If you have feedback for TechNet Subscriber Support, contact [email protected]
Friday, August 5, 2016 2:52 PM
I reconfigured the DHCP server on the server to only use itself as the local DNS server. So, when I now log into any of the workstation in the domain, there is only one local DNS server shown when running ipconfig /all (192.168.1.3). .
Each workstations were then rebooted. After about 36 hours, the Lenovo-T430 lost it's ability to resolve domain joined workstations/server. The remaining systems after 60 hours are okay. So at least for one system, the fix didn't work.
Partial output of ipconfig /all shown below:
C:\WINDOWS\system32>ipconfig /all
Windows IP Configuration
Host Name . . . . . . . . . . . . : LENOVO-T430
Primary Dns Suffix . . . . . . . : mypublicdomain.ca
Node Type . . . . . . . . . . . . : Hybrid
IP Routing Enabled. . . . . . . . : No
WINS Proxy Enabled. . . . . . . . : No
DNS Suffix Search List. . . . . . : mypublicdomain.ca
Ethernet adapter Local Area Connection:
Connection-specific DNS Suffix . : mypublicdomain.ca
Description . . . . . . . . . . . : Intel(R) 82579LM Gigabit Network Connection
Physical Address. . . . . . . . . : *deleted*
DHCP Enabled. . . . . . . . . . . : Yes
Autoconfiguration Enabled . . . . : Yes
Link-local IPv6 Address . . . . . : *deleted*
IPv4 Address. . . . . . . . . . . : 192.168.1.105(Preferred)
Subnet Mask . . . . . . . . . . . : 255.255.255.0
Lease Obtained. . . . . . . . . . : Friday, August 5, 2016 7:05:29 AM
Lease Expires . . . . . . . . . . : Saturday, August 13, 2016 7:05:29 AM
Default Gateway . . . . . . . . . : 192.168.1.1
DHCP Server . . . . . . . . . . . : 192.168.1.3
DHCPv6 IAID . . . . . . . . . . . : 237556292
DHCPv6 Client DUID. . . . . . . . : *deleted*
DNS Servers . . . . . . . . . . . : 192.168.1.3
NetBIOS over Tcpip. . . . . . . . : Enabled
Tuesday, August 23, 2016 1:05 PM
So, it turns out that the issue of resolving internal domain joined computer names is functioning even on those computers that can't resolve the server name that is configured as the primary DNS server.
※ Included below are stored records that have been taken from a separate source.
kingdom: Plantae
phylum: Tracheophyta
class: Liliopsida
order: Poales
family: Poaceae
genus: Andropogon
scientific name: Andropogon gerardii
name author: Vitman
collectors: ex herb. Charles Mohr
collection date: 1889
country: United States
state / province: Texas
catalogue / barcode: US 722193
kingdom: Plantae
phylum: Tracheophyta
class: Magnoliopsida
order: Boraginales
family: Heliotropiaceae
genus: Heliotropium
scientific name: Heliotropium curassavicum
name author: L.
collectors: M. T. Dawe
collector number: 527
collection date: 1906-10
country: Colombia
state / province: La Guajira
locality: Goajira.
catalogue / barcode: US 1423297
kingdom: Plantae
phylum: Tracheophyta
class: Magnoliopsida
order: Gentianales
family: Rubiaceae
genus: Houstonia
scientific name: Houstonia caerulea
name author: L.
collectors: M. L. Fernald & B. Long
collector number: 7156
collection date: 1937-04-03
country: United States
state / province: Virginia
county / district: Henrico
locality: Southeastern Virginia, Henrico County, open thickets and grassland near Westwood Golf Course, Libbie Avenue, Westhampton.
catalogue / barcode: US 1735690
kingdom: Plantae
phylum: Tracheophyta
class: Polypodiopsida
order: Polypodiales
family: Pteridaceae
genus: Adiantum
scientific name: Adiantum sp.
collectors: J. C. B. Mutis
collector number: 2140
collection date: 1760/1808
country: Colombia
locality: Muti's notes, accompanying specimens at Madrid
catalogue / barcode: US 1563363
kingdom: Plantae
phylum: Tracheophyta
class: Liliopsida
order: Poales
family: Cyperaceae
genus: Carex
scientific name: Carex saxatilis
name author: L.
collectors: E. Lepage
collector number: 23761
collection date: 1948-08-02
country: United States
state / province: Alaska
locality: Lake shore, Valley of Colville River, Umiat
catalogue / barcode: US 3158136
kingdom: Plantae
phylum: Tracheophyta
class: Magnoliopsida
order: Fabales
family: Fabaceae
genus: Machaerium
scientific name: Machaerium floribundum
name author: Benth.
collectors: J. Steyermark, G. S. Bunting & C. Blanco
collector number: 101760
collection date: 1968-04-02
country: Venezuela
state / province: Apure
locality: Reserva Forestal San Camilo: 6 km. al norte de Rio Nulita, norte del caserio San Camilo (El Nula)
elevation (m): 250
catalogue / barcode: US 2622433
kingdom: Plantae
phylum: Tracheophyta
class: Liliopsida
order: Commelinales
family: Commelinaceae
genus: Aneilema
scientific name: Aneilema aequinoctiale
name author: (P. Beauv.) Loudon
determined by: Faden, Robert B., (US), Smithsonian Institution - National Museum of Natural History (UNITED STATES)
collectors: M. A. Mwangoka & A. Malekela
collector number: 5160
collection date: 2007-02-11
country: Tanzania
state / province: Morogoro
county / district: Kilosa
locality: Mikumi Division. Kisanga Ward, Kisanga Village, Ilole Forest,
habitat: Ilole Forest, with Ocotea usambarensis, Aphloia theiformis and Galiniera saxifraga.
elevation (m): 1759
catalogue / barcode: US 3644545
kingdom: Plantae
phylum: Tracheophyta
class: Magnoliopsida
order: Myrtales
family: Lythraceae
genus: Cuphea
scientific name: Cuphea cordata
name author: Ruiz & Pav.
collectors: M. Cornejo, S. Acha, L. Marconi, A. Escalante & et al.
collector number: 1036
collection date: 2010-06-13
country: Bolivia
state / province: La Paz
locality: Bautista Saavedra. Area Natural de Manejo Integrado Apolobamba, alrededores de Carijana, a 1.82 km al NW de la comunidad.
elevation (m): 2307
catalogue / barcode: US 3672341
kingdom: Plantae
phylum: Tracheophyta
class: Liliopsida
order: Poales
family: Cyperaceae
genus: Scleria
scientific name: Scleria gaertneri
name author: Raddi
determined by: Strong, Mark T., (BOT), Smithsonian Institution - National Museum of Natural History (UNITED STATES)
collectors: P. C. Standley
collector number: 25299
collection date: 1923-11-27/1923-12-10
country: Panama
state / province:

It's only the server name itself that can't be resolved! So every other domain joined computer I can ping from these 'affected' systems. Go figure...
So, the issue is still unresolved. To workaround it, what I did was to create a powershell script that runs at startup. The script checks to see if it's run more than 3 times consecutively and if it detects that, it aborts. If it hasn't run 3 times, it pings the primary DNS server and if it pings it, the counter is reset and the script ends. If the the server can't be pinged, it runs the commands at the top of the this thread, writes the output of the ping check to a log file on a network shared drive/folder and then exits. I have every Windows 10 domain joined computer wake up early in the morning and about an hour later, the computers restart so that this ping check script can run. Rational for doing it this way is that if a user finds that their system can't find the server, it only takes a restart of the system to apply the fix. Writing the output to a log file on the shared folder is handy as now I can definitely see how this issue is affecting different machines at least on a daily basis.